● GIVEN PASSAGE:

************

How Girls With Autism Are Being Shortchanged

The Lonely World Of Raising A Girl With Autism

Suzanne Amara's daughter, Janey, was 3 years old when she was diagnosed with autism.

These days, no one would mistake that her daughter has the neuro-developmental disorder, Amara said. Janey, who is now 9, is nonverbal and has what is considered severe autism. But there were signs early on that Amara believes she may have overlooked simply because of her daughter's sex.

"There might've been things she was demonstrating that I didn't see because she was a girl," said the mother of three, who writes the blog Rarer In Girls ... My Daughter With Autism.

"Maybe, I sort of comforted myself with thinking, 'Well, she's not autistic, because she's a girl,'" Amara said.

According to the Centers for Disease Control and Prevention, autism spectrum disorders, or ASDs, are five times more common among boys than girls. One in 54 boys in the U.S. has been diagnosed with autism, compared to just 1 in 252 girls. But a growing body of research hints that the significant sex-based differences in autism diagnoses are a result not just of biological differences, but of a failure to recognize ASD in girls.

One study, published in the November edition of the Journal of the American Academy of Child and Adolescent Psychiatry, analyzed data from more than 3,600 children, many of whom were considered to exhibit autism-like traits, according to a checklist scoring various social behaviors.

The children were then given two tests. In one, they were shown photos of other children and asked to identify whether those kids were happy, sad, angry or fearful. In a second, they were shown an animated triangle and circle that moved across a screen and asked to describe what the movement revealed about the shapes' "emotions." A triangle moving in a purposeful manner, for example, was meant to evoke a happy feeling.

Both girls and boys with autism-like traits struggled to identify the correct emotions in the triangle task, and boys with autism-like traits also struggled with the facial recognition task.

However, girls with autism-like traits were able to recognize emotions from photos just as well as girls without autism did. Because many experts believe failure to recognize facial expressions is one of the more direct signs of autism, the researchers argue that doctors may need to use more subtle assessments to accurately diagnose the disorder in girls.

"If girls with ASD are developing strategies to compensate for ASD like traits (such as [difficulty with] emotion recognition), then it is possible that they are less likely to be diagnosed," study researcher Radha Kothari, a research associate with University College London's Institute of Child Health, wrote in an email to HuffPost.

************

● SUPPLIED DATA:
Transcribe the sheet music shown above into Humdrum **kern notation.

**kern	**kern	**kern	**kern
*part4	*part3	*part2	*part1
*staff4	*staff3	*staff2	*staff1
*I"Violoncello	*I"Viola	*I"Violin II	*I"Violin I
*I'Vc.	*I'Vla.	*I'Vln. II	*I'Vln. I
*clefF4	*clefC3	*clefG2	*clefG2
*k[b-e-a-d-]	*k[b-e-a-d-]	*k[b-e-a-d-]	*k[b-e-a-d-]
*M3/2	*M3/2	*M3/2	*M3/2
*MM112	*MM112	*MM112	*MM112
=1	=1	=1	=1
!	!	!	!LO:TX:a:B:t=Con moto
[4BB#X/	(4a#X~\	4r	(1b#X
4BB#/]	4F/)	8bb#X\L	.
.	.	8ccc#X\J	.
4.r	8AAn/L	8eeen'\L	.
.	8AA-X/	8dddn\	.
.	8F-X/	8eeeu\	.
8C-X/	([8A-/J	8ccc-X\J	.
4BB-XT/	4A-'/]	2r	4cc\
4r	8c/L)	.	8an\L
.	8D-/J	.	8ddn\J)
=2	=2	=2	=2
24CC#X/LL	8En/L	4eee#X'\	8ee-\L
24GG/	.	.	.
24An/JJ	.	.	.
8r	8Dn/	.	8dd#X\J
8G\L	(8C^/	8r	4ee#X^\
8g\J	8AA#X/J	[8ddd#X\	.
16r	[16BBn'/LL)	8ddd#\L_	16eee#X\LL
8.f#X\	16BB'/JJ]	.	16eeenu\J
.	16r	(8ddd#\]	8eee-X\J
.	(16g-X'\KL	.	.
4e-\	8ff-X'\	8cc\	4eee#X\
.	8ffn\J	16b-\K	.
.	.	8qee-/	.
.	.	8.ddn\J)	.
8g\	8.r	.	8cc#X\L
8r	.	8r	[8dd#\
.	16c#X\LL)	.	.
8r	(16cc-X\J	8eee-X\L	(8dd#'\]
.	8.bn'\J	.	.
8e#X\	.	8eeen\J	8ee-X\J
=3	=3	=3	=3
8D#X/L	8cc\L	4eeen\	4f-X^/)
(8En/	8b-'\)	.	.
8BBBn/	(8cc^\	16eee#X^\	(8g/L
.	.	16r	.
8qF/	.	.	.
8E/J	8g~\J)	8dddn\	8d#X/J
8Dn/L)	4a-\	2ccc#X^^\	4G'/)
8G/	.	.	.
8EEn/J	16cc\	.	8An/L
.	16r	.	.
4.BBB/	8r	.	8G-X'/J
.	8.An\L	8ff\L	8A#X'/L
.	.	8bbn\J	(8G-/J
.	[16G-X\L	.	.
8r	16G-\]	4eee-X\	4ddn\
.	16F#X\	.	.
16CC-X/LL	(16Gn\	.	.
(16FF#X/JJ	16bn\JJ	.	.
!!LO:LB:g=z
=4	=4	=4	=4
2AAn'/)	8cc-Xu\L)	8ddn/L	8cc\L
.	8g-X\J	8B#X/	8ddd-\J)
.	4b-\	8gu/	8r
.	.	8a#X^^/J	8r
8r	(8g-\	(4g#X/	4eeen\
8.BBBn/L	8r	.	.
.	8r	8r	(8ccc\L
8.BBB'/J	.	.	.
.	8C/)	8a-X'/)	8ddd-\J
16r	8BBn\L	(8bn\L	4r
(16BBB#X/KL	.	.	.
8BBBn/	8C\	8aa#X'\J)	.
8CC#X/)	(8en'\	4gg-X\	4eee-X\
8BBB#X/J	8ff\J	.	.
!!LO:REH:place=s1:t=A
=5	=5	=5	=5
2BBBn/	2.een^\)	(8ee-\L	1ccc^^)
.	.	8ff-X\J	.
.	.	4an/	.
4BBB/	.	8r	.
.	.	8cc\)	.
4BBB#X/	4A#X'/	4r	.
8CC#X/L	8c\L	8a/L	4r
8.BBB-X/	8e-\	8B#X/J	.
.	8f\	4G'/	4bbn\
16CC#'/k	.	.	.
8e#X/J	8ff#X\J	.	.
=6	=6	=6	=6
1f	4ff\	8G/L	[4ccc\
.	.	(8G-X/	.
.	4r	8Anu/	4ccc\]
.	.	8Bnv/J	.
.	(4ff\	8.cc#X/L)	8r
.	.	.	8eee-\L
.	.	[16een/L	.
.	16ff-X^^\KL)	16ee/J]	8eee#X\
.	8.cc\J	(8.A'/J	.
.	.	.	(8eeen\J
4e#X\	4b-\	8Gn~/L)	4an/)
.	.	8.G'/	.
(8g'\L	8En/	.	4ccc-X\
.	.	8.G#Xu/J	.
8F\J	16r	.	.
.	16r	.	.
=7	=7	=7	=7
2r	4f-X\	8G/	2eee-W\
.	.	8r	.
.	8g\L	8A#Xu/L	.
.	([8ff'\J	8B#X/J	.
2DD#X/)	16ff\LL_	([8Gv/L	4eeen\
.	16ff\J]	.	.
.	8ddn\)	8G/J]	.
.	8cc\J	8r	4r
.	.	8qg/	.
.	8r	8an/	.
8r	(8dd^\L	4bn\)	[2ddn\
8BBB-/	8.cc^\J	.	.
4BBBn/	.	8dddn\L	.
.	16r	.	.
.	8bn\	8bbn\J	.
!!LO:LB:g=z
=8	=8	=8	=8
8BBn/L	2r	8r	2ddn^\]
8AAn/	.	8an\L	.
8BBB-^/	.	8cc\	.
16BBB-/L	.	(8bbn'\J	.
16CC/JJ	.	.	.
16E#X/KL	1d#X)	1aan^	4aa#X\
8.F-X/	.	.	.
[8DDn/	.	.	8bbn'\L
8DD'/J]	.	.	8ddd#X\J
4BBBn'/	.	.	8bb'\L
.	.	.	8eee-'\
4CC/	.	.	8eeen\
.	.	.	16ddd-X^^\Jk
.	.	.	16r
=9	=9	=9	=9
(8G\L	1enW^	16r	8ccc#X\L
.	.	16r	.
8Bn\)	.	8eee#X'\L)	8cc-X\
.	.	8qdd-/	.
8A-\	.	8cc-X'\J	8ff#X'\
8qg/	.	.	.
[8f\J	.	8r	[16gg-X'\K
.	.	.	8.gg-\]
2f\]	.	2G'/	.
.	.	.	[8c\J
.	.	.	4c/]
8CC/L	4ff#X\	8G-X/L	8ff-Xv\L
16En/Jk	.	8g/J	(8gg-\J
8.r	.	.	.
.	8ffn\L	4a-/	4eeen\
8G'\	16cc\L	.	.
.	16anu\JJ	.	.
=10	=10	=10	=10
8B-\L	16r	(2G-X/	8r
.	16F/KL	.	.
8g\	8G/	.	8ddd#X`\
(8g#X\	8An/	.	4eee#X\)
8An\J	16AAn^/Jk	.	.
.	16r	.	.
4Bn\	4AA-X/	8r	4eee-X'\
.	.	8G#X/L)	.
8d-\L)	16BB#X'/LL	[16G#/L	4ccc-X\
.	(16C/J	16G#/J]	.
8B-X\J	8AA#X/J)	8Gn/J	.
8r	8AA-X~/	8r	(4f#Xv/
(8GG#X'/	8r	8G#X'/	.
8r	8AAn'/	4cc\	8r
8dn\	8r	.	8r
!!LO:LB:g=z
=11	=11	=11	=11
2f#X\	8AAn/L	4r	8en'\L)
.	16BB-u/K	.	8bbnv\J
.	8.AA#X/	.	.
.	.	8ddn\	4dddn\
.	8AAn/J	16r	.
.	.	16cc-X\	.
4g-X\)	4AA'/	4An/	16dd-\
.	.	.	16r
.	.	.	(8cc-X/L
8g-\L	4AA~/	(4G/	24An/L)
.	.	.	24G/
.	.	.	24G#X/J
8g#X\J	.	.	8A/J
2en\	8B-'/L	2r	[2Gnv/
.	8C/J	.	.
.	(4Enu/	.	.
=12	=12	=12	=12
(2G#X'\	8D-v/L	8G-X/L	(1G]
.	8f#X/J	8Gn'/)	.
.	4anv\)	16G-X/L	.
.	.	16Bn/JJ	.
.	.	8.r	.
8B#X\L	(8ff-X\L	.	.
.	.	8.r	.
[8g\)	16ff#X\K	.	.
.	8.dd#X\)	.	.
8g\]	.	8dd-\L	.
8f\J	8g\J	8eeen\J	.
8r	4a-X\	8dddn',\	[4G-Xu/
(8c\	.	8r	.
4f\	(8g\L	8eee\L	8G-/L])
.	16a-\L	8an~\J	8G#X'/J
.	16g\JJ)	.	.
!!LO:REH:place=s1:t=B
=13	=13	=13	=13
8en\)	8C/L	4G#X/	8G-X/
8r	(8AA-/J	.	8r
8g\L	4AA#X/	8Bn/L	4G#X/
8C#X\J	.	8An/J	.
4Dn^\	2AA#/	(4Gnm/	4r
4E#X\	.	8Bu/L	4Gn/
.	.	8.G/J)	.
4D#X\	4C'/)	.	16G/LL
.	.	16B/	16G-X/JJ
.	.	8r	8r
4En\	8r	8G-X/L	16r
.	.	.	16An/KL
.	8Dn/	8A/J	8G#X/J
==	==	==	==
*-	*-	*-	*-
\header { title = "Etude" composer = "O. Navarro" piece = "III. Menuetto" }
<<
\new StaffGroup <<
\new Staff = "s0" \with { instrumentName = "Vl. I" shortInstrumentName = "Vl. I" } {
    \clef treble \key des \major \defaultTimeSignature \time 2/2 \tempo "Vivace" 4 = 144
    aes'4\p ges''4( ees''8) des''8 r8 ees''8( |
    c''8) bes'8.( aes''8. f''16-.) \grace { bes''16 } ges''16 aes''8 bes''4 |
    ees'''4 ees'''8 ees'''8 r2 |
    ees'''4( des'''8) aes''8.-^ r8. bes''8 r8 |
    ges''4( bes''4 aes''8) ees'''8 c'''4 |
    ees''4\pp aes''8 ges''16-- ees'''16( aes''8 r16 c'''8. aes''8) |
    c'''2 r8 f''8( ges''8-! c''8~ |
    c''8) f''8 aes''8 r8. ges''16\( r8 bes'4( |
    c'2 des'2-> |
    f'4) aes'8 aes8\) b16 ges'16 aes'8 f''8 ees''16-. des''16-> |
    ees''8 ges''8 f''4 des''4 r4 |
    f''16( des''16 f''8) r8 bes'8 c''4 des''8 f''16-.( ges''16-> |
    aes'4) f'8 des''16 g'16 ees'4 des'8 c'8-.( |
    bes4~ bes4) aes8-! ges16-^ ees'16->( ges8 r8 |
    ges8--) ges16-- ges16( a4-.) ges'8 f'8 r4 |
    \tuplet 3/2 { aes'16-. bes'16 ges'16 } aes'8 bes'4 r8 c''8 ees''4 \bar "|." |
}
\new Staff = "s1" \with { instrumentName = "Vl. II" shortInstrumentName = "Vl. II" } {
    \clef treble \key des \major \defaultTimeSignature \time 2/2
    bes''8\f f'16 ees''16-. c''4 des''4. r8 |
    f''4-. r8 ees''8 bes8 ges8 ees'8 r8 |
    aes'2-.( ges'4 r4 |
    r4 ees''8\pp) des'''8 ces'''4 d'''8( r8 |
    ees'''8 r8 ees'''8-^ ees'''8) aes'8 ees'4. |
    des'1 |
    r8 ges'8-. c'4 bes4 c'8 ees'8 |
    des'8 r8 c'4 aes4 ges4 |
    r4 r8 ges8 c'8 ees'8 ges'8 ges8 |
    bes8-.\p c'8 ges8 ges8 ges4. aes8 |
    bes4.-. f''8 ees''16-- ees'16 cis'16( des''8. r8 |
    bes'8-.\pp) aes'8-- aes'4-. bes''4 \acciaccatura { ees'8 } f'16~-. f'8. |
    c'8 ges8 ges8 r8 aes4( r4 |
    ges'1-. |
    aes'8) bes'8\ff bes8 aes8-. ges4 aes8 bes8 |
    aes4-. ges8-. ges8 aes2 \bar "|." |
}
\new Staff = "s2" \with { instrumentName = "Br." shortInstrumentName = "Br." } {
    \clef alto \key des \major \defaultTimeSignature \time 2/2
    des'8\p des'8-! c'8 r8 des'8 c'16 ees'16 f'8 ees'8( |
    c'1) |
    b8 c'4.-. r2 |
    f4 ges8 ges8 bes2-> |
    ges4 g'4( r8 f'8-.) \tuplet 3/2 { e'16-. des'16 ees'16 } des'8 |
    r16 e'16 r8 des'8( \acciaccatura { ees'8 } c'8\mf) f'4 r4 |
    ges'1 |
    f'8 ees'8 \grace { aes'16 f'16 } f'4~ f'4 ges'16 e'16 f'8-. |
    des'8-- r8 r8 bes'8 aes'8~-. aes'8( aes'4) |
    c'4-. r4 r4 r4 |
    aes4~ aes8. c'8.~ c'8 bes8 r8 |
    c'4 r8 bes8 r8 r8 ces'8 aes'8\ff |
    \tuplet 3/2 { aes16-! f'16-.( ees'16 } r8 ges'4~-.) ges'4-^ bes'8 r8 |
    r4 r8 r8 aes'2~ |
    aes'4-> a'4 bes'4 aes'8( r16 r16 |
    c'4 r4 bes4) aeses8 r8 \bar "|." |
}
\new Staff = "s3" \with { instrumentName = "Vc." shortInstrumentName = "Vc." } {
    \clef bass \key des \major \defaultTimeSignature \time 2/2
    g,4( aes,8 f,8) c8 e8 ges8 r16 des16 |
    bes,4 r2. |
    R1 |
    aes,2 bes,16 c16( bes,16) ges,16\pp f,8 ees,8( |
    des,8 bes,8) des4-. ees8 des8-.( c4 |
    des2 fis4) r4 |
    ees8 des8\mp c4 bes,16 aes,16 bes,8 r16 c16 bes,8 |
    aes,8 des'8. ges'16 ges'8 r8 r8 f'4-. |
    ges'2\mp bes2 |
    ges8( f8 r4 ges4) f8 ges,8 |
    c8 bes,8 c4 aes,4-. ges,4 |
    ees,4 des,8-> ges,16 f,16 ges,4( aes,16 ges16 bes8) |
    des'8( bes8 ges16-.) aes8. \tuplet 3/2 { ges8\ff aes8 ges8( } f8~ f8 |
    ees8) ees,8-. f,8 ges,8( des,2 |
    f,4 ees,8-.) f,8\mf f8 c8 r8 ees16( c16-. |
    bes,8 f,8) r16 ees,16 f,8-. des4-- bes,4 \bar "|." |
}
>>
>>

************

● TO DO:
1 - Answer these from the article on girls and autism:
(a) How old was Janey when she was diagnosed with autism?
(b) According to the Centers for Disease Control and Prevention, how many boys in the U.S. have been diagnosed with autism?
(c) At which institute is Radha Kothari a research associate?
2 - Carry on the article on girls and autism from its final sentence, writing the next few paragraphs.
Nothing in the listing is needed to do this work.

● RESULTS FOR THE EXERCISE:
1 -
(a) 3 years old
(b) 1 in 54
(c) University College London's Institute of Child Health

2 -
"Much of the research conducted on autism, which goes on to define our idea of the disorder, is conducted on males rather than females," Kothari wrote, adding, "This creates a cyclical system, in which our understanding of ASD is mainly based upon presentation of it in males, which means that more males are likely to be diagnosed."

"It's likely that we are missing girls who are high-functioning and don't have additional co-morbid problems," echoed Francesca Happe, a professor of cognitive neuroscience at King's College London and president of the International Society for Autism Research.

Happe cautioned against overstating the new study's potential implications but called it interesting. In February 2012, she was an author on another autism investigation, which found that girls who had similarly high levels of autism-like traits as their male counterparts, but who did not have additional intellectual or behavior problems, were less likely to meet diagnostic criteria. Those results suggested the girls might be "fly[ing] under the radar," Happe said.

With so much about autism still a mystery and so many questions about its causes unanswered, experts warn that it is difficult to tell whether sex-based differences in autism rates are a reflection of biology, under-diagnosis or both. Evidence does suggest there is a "female protective effect." In other words, it may take more genetic or environmental risk factors to "tip [girls'] brain development into the realm of autism," as the nonprofit Autism Speak's website puts it.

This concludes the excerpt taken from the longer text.